Activity => Show the lines below where "Example" occurs.

════════════════════

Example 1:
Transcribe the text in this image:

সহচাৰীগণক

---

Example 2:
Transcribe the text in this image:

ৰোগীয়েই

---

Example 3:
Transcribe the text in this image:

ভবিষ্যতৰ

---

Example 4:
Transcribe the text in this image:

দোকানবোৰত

════════════════════

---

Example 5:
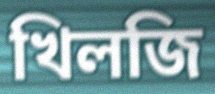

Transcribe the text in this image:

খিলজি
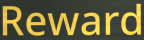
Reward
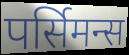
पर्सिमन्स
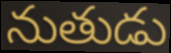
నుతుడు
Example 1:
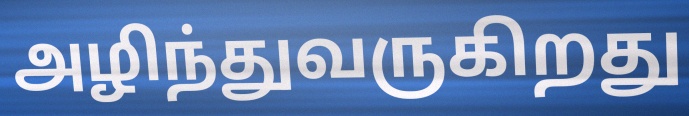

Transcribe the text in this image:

════════════════════

Task answer =>
Example 1:
Example 2:
Example 3:
Example 4:
Example 5:
Example 1:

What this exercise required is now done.